= Task to complete =
Go through the listing below and repeat it exactly, omitting each picture.

= Data excerpt =
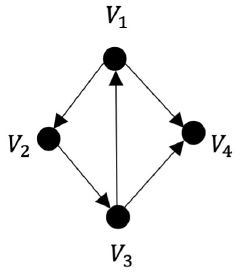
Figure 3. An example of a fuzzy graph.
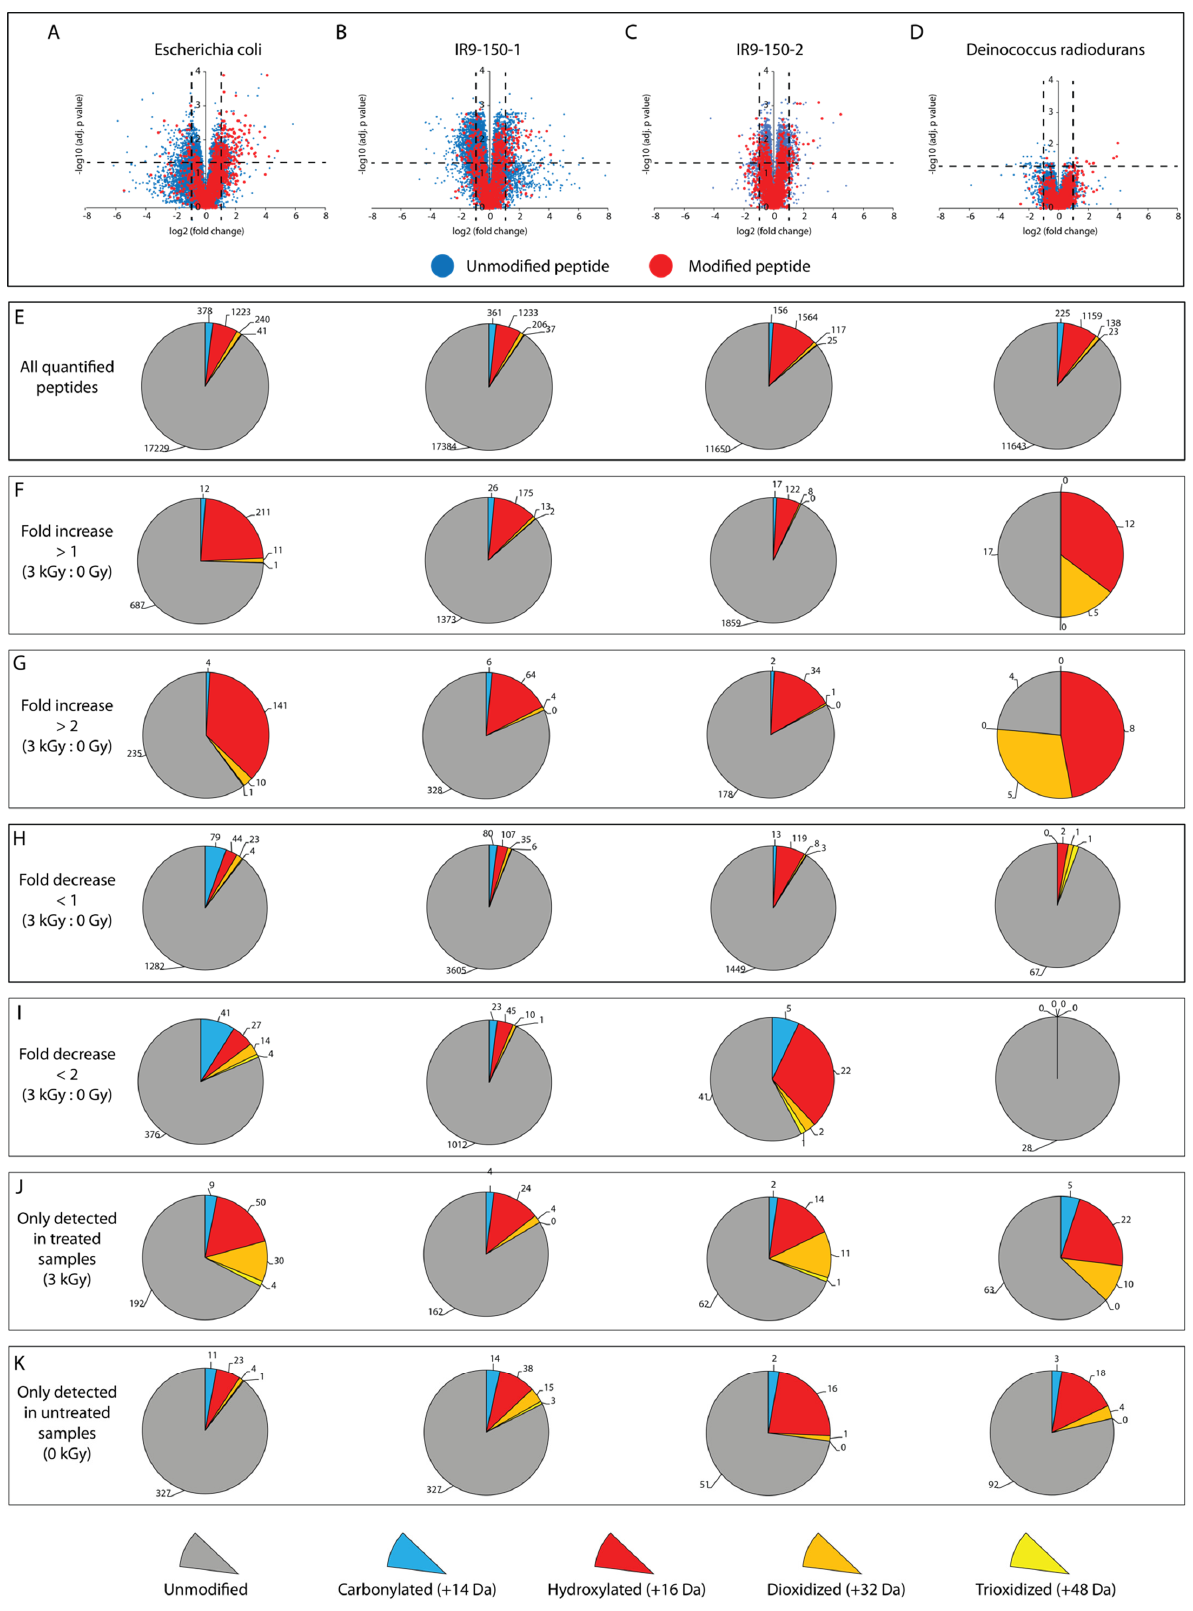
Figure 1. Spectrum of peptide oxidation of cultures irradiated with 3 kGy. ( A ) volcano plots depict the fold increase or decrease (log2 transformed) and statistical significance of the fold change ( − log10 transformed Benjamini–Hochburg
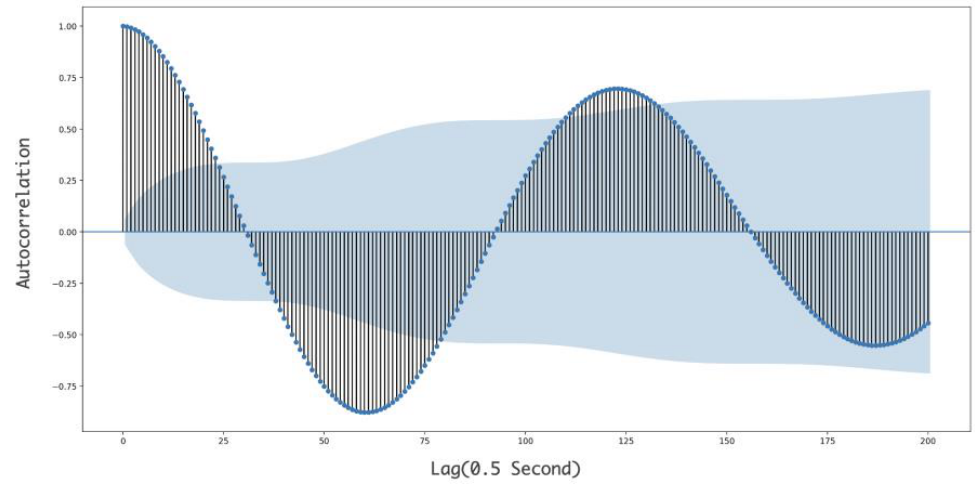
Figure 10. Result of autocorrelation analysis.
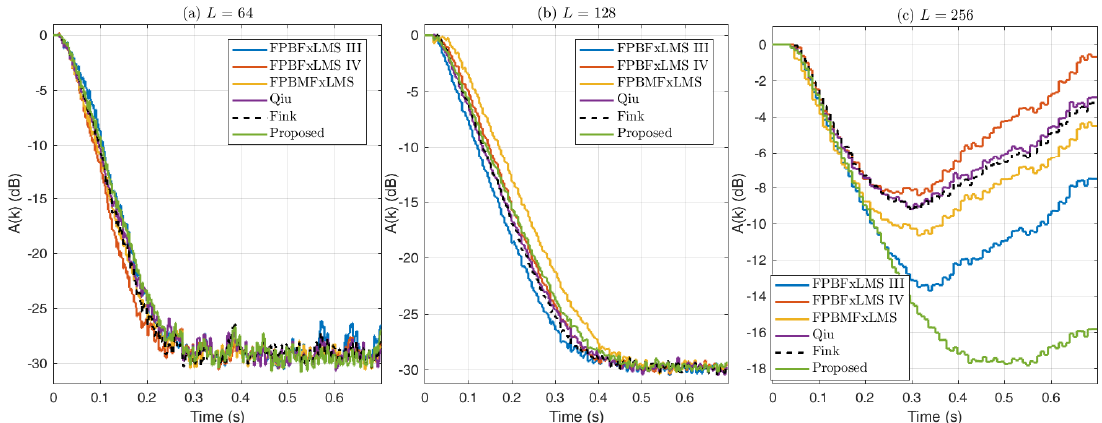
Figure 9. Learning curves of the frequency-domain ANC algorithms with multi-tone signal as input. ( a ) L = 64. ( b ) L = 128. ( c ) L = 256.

= Solution to the problem =
Figure 3. An example of a fuzzy graph.
Figure 1. Spectrum of peptide oxidation of cultures irradiated with 3 kGy. ( A ) volcano plots depict the fold increase or decrease (log2 transformed) and statistical significance of the fold change ( − log10 transformed Benjamini–Hochburg
Figure 10. Result of autocorrelation analysis.
Figure 9. Learning curves of the frequency-domain ANC algorithms with multi-tone signal as input. ( a ) L = 64. ( b ) L = 128. ( c ) L = 256.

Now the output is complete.